Признает ли? Улыбнётся, может? Обрадуется?
Или расщедрится лишь на холодное, учтивое слово благодарности?
И он подумал почему-то про Мамая.
Он сожалел, сей молодой искатель приключений, искатель правды и всесветной красы, искатель следа Кармелы Подолянки, он жалел, что нет подле него сейчас чуднóго и непонятного Козака, чтобы с ним обо всём том побеседовать.
А в ту пору Козак Мамай, услышав рано утром Пёсикову возню в углу темницы, при свете ещё более мерзостной, раскрыл глаза и вспомнил, где находится, но и тени грусти не мелькнуло в его широко поставленных глазищах, ведь, по всем признакам, его жизнь ещё продолжается, а он за долгие годы узнал, что самое прекрасное в жизни — это жизнь… а умирать… ну что ж, пускай и так! — жизнь есть наука о смерти.

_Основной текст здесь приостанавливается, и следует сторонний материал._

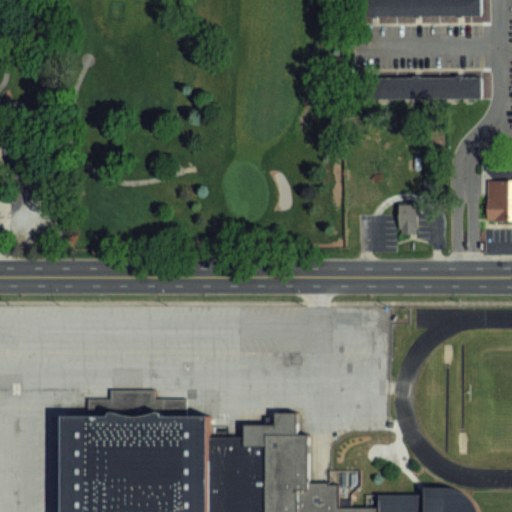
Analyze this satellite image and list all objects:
building: (414, 7)
building: (425, 8)
road: (433, 43)
road: (9, 44)
building: (416, 87)
building: (428, 89)
road: (498, 99)
park: (171, 126)
road: (84, 161)
road: (464, 190)
road: (404, 194)
building: (500, 198)
building: (500, 200)
building: (409, 218)
road: (509, 233)
road: (462, 265)
road: (256, 276)
road: (315, 300)
road: (158, 324)
road: (183, 377)
track: (459, 394)
park: (489, 394)
road: (54, 428)
building: (204, 465)
building: (209, 470)
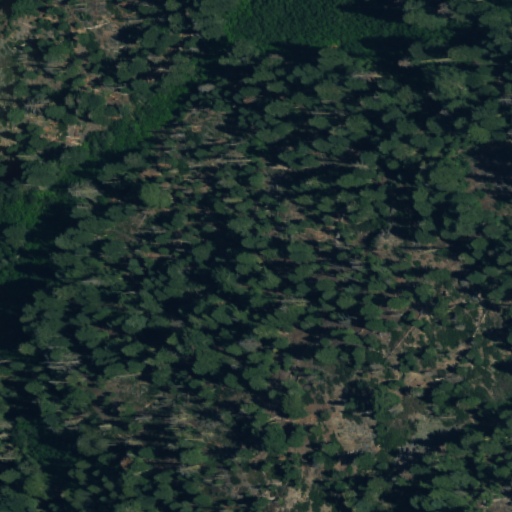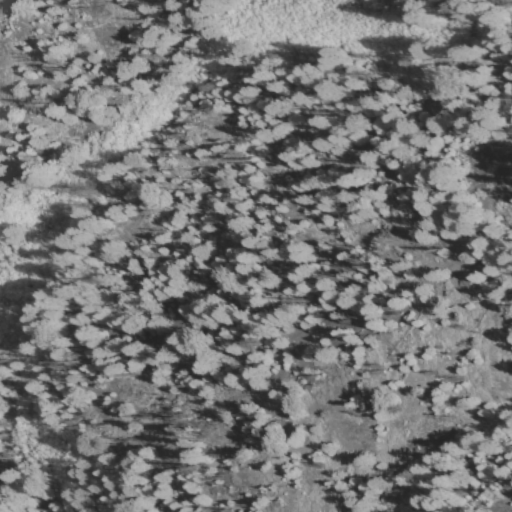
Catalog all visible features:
road: (500, 55)
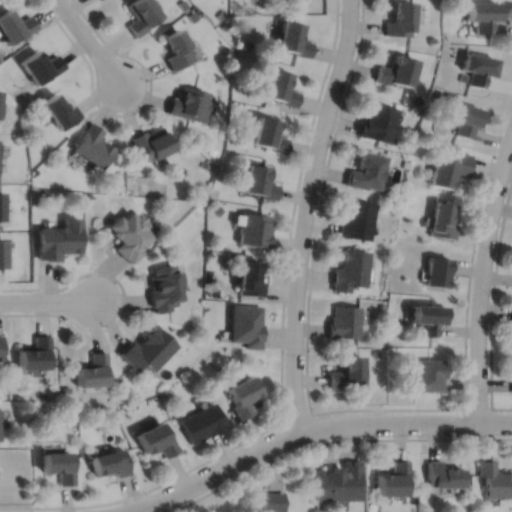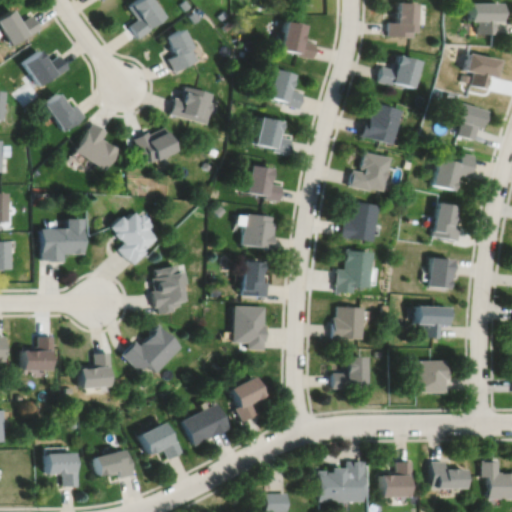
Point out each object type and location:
building: (182, 3)
building: (221, 13)
building: (482, 13)
building: (139, 14)
building: (137, 15)
building: (192, 15)
building: (478, 15)
building: (397, 18)
building: (394, 19)
road: (394, 20)
building: (13, 24)
building: (225, 24)
building: (12, 26)
building: (293, 38)
building: (288, 39)
road: (89, 41)
building: (175, 47)
building: (171, 48)
building: (240, 51)
road: (139, 62)
building: (38, 64)
building: (35, 66)
building: (478, 66)
building: (473, 67)
building: (394, 69)
building: (390, 71)
building: (280, 86)
building: (275, 87)
building: (185, 103)
building: (188, 103)
building: (232, 106)
building: (57, 110)
building: (54, 111)
building: (465, 117)
building: (461, 119)
building: (375, 121)
building: (372, 122)
building: (266, 133)
building: (262, 135)
building: (149, 142)
building: (146, 143)
building: (91, 145)
building: (88, 146)
building: (211, 150)
building: (204, 164)
building: (449, 169)
building: (365, 170)
building: (445, 170)
building: (361, 171)
building: (253, 181)
building: (257, 181)
building: (216, 209)
road: (305, 213)
building: (352, 220)
building: (355, 220)
building: (441, 220)
building: (438, 221)
building: (252, 228)
building: (250, 229)
building: (127, 233)
building: (125, 235)
building: (57, 238)
building: (52, 241)
building: (1, 253)
building: (348, 269)
building: (346, 270)
building: (432, 271)
building: (436, 271)
building: (244, 277)
building: (248, 277)
road: (482, 277)
building: (159, 286)
building: (162, 287)
building: (212, 290)
road: (493, 292)
road: (47, 300)
building: (424, 318)
building: (427, 318)
building: (340, 321)
building: (342, 321)
building: (245, 324)
building: (242, 325)
building: (511, 332)
building: (146, 349)
building: (144, 350)
building: (0, 351)
building: (32, 353)
building: (31, 354)
building: (89, 371)
building: (91, 371)
building: (342, 372)
building: (344, 372)
building: (422, 375)
building: (425, 375)
building: (510, 383)
building: (3, 384)
building: (511, 384)
building: (65, 389)
building: (237, 395)
building: (16, 396)
building: (241, 396)
building: (70, 421)
building: (196, 423)
building: (200, 423)
road: (311, 428)
road: (251, 436)
building: (151, 439)
road: (333, 439)
building: (154, 440)
building: (103, 463)
building: (108, 463)
building: (54, 465)
building: (57, 467)
building: (442, 472)
building: (439, 475)
building: (393, 476)
building: (495, 477)
building: (338, 479)
building: (390, 480)
building: (491, 480)
building: (335, 482)
building: (271, 499)
building: (269, 502)
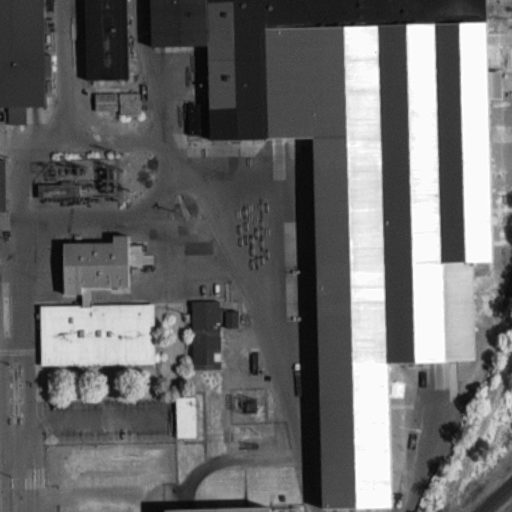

Когда Мамай наконец проснулся, Пёсик Ложка, прервав на миг трудную работу, вопросительно глянул на своего господина, однако ни слова не молвил.
Мамай усмехнулся и сказал ему шёпотом:
— Уж не думаешь ли ты, Ложечка, что я пролезу в эту дырку?
— Нет, не думаю, — ответил взглядом Пёсик.
— Так ты хочешь сам пролезть, чтобы спасти меня от смерти?
— Хочу спасти.
— Поздно, Ложечка. Утром будет мне карачун. Каюк! Повесят на майдане.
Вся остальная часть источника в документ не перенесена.